It's a pity this won't work:
KILLINGTON - Voters may consider something a bit weightier than the usual town meeting fare this spring - whether to secede from Vermont.They don't have enough rifles to pull it off. But imagine a world where every city, county, township, etc. was explicitly allowed to reaffiliate at will with the state of its choice. That's not so far fetched, but the effects would be far reaching. Suburbs and rural areas would secede from the more socialist states and affiliate themselves with low-tax states. This would concentrate tax-hating people into low-tax states, thereby creating political incentives to lower taxes even further. "New Hampshire", "Wyoming", and "Alaska" would spread nationwide. Meanwhile, the socialist inner cities would gradually all be gathered together into "California" and "New York", which would collapse financially because of ruinous taxation. People would then vote with their feet to get out of the socialist hellhole "states", and into the capitalist "states". But this would not typically very difficult - it would usually mean only moving to a nearby suburb, not out into the middle of nowhere. Eventually the capitalist states would have to take over and reform the socialist ones.
The Select Board is considering asking for voter approval to cut ties with the Green Mountain State and essentially have the town become a landlocked piece of New Hampshire. ...

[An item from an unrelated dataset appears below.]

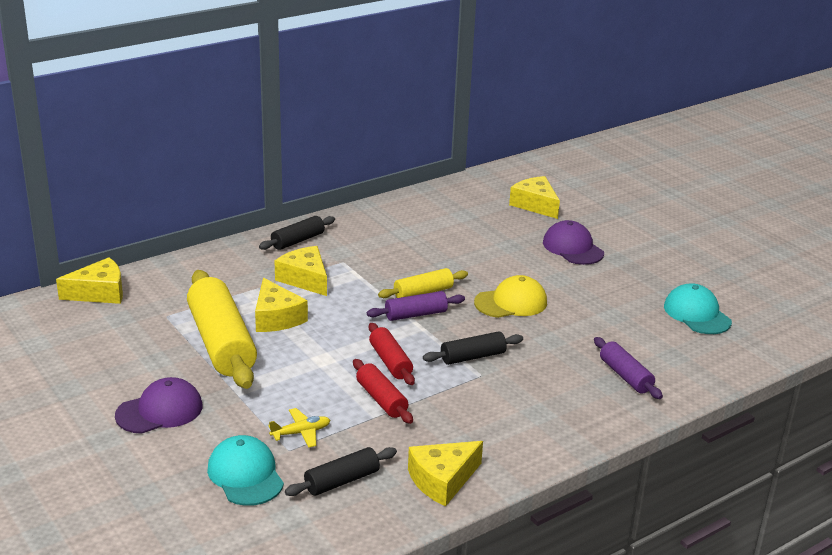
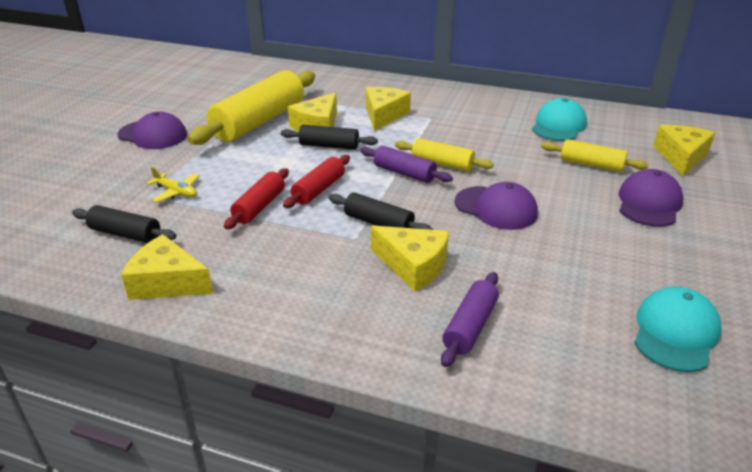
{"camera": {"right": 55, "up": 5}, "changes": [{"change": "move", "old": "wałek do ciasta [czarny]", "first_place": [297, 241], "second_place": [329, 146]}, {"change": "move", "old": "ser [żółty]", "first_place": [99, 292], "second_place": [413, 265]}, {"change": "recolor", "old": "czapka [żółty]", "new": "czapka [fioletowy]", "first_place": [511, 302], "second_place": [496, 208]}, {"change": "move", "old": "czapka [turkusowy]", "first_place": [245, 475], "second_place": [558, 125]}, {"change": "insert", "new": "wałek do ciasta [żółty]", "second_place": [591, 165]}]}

'We're very serious,' said Select Board Chairman Norman Holcomb. 'It's not just an effort to make a statement. It's an effort to save our community.'
But officials in Montpelier don't seem worried about having to redraw any maps. Secretary of State Deborah Markowitz cited some imposing obstacles to Killington's quest, beginning with the legal relation between the state and its towns.
'This is symbolic, clearly,' she said. 'Absent an armed insurrection type of thing, there isn't anything a town can do to secede. A town is a construction of the state and exists at the pleasure of the Legislature.'
Killington's discontent has to do with justice as much as dollars, according to Town Manager David Lewis. It is rooted in the history of Killington's effort to fight for an equitable tax scheme since the passage of the statewide property tax, Act 60, in 1997, he said, and a sense that the town has exhausted all its options. The town manager compared Killington's situation to that of the American colonists under the British monarchy. He said Killington sends $10 million to the state every year through the statewide property tax, and receives only $1 million in return.
Sales and business taxes generated in the resort town add another $10 million to state coffers. But Killington, with less than 1,000 full-time residents and one legislator shared with three other towns, does not have the political clout to bring this money back to the community, Lewis said.
'They don't have to worry about 1,000 people here affecting anything politically. We're a big meal ticket to them,' he said.